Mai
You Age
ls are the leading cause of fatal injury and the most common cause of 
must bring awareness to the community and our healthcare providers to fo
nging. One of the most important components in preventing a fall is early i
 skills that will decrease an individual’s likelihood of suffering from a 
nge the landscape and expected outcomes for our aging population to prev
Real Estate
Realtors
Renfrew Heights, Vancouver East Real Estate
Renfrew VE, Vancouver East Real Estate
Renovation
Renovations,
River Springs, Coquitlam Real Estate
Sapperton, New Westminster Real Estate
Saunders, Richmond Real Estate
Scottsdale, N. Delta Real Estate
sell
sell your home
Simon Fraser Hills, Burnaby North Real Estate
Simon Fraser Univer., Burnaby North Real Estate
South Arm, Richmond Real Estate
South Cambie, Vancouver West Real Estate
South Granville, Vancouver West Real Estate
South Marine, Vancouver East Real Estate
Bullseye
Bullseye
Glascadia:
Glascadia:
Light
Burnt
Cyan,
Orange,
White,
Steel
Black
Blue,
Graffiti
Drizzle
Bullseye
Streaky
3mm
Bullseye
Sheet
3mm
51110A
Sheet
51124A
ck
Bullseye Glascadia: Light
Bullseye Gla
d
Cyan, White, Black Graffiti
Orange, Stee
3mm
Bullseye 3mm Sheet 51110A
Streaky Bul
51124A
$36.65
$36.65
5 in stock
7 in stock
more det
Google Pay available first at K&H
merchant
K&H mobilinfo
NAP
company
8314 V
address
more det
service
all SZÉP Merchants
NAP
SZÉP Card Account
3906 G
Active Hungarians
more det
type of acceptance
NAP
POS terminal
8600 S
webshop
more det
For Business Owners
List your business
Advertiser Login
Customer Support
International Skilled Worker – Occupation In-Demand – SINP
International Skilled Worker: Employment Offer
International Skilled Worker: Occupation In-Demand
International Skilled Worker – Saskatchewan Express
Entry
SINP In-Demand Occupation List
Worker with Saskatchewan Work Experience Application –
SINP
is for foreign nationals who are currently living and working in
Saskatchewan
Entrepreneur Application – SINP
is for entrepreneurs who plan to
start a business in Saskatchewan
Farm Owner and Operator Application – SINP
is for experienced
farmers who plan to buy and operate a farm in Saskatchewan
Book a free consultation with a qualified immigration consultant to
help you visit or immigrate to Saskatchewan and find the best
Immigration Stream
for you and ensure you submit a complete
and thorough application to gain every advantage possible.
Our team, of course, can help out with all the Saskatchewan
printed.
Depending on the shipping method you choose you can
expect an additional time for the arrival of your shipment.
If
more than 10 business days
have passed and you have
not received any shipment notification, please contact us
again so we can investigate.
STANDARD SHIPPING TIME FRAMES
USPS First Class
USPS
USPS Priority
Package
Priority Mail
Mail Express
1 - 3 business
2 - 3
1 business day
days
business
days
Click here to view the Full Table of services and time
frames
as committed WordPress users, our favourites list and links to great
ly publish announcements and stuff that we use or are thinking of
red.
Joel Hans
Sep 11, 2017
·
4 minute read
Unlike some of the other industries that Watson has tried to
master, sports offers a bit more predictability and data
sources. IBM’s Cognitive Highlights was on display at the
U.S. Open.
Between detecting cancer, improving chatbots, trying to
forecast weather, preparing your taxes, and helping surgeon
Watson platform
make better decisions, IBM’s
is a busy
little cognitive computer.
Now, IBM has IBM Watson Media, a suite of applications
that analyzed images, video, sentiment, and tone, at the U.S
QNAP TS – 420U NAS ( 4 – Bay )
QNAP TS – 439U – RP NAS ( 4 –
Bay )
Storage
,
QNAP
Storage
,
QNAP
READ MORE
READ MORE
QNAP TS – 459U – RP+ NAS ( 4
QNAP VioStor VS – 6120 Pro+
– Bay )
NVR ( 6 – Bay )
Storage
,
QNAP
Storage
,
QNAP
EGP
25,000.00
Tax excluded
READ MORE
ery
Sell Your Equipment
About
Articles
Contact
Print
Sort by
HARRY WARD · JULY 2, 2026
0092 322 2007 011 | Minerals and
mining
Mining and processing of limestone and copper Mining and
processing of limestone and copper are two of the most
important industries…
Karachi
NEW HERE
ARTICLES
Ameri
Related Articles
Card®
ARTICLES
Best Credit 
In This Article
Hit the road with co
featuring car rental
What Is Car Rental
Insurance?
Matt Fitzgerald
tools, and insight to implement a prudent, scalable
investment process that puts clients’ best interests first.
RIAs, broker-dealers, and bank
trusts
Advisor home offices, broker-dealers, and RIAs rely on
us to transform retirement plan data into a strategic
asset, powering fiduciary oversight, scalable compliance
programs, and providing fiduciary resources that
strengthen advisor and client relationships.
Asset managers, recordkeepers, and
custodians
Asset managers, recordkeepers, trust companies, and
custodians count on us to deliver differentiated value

§ **What you will do**:
Out of the material above, output word for word the line with "1 business day", the line with "Unlike some of", and all lines between them, with nothing else.

§ **Response to the task**:
1 business day
days
business
days
Click here to view the Full Table of services and time
frames
as committed WordPress users, our favourites list and links to great
ly publish announcements and stuff that we use or are thinking of
red.
Joel Hans
Sep 11, 2017
·
4 minute read
Unlike some of the other industries that Watson has tried to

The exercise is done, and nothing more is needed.